> 本文抜粋:
*-*-*

大晦日
明治になるまでの旧暦では月の満ち欠けを基準とした太陰暦に
太陽の動きで修正を加えた太陰太陽暦を使用していました。
月の満ち欠けの周期は29.5日ですからひと月を29日
とする「小の月」と30日とする「大の月」を作って
0.5日を調整しました。
また、29.5×12=354ですから地球の公転周期の
365日には11日足りません。そこで約3年に一度、
閏月を設け一年を13月にして調整しました。
月の満ち欠けを基準とすることから月の見え方(月相)にも
名前をつけました。
1日:朔(さく)、新月
2日:既朔(きさく)
3日:三日月
7/8日:上弦の月
13日:十三夜
14日:小望月(こもちづき)
15日:望(ぼう)、望月(もちづき)、満月
16日:十六夜(いざよい)
17日:立待月(たちまちづき)
18日:居待月(いまちづき)
19日:寝待月(ねまちづき)、臥待月(ふしまちづき)
20日:更待月(ふけまちづき)
22/23日:下弦の月
29/30日:晦日(みそか)、三十日
29/30日:晦(つごもり)、月陰り(つきごもり)
と呼んでいます。
月の出るのが毎日約50分(48.8分)ずつ遅れてくること
から17日以降は立って待つ、座って待つ、臥して待つ・・・
と呼び方が面白いですね。
さて、大晦日ですが、毎月の終りの日を晦日と呼び、
一年の終りの晦日を大晦日、大晦(おおつごもり)と呼びます。
除夜の鐘
「除」とは「ものを割る」という意味に加えて「古いものを
捨てて新しいものに移る」という意味があり、一年を割って
新しい年に移る最後の日である大晦日は「除日(じょじつ)」
と呼ばれており、除日の夜を「除夜」といいます。
そして除夜から新年にかけて撞くのが「除夜の鐘」です。
鎌倉時代に中国の宋から伝わったと言われていますが、
江戸時代の「東都歳時記」には記述がなく、浮世絵や図絵にも
取り上げられていないことから、定かではありません。
鐘を108回撞くというのにも諸説あります。
● 人には108つの煩悩があり、その煩悩を祓うために
旧年から新年にまたがって108回撞く
● 一年の12ケ月、24の節気、72の候を乗り越えて
新しい年を迎えるために撞く
12+24+72=108
● 四苦八苦を祓い乗り越えるために撞く
4×9=36、8×9=72、36+72=108
だんだんと怪しくなります・・・・・・?
鐘の撞き方は、旧年中に107回撞き、新年になってから
108回目を撞くそうです。
年越しそば
江戸中期頃から商家では最も忙しい月末(晦日)に蕎麦を
食べる慣習がありました。これを晦日(三十日)そばと
呼び大晦日に食べる蕎麦は正月に一つ歳を取る(数え歳)

*-*-*

> 提供データ:
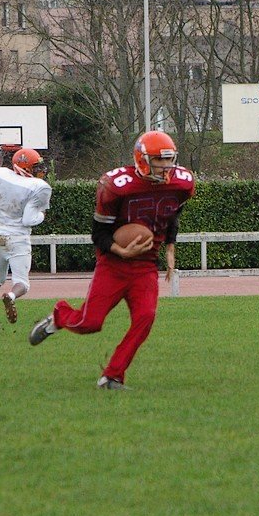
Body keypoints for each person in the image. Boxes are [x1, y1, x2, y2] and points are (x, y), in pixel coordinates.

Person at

*-*-*

> 作業指示:
• 1. 本文抜粋にある「鐘を108回撞くというのにも諸説あります。」という一文を英語に訳してください。
• 2. 本文抜粋のうち、「月の出るのが毎日約50分(48.8分)ずつ遅れてくること」から「取り上げられていないことから、定かではありません。」までの部分を書き写してください。

> 番号付き回答:
• 1. There are also various theories about striking the bell 108 times.

• 2.
月の出るのが毎日約50分(48.8分)ずつ遅れてくること
から17日以降は立って待つ、座って待つ、臥して待つ・・・
と呼び方が面白いですね。
さて、大晦日ですが、毎月の終りの日を晦日と呼び、
一年の終りの晦日を大晦日、大晦(おおつごもり)と呼びます。
除夜の鐘
「除」とは「ものを割る」という意味に加えて「古いものを
捨てて新しいものに移る」という意味があり、一年を割って
新しい年に移る最後の日である大晦日は「除日(じょじつ)」
と呼ばれており、除日の夜を「除夜」といいます。
そして除夜から新年にかけて撞くのが「除夜の鐘」です。
鎌倉時代に中国の宋から伝わったと言われていますが、
江戸時代の「東都歳時記」には記述がなく、浮世絵や図絵にも
取り上げられていないことから、定かではありません。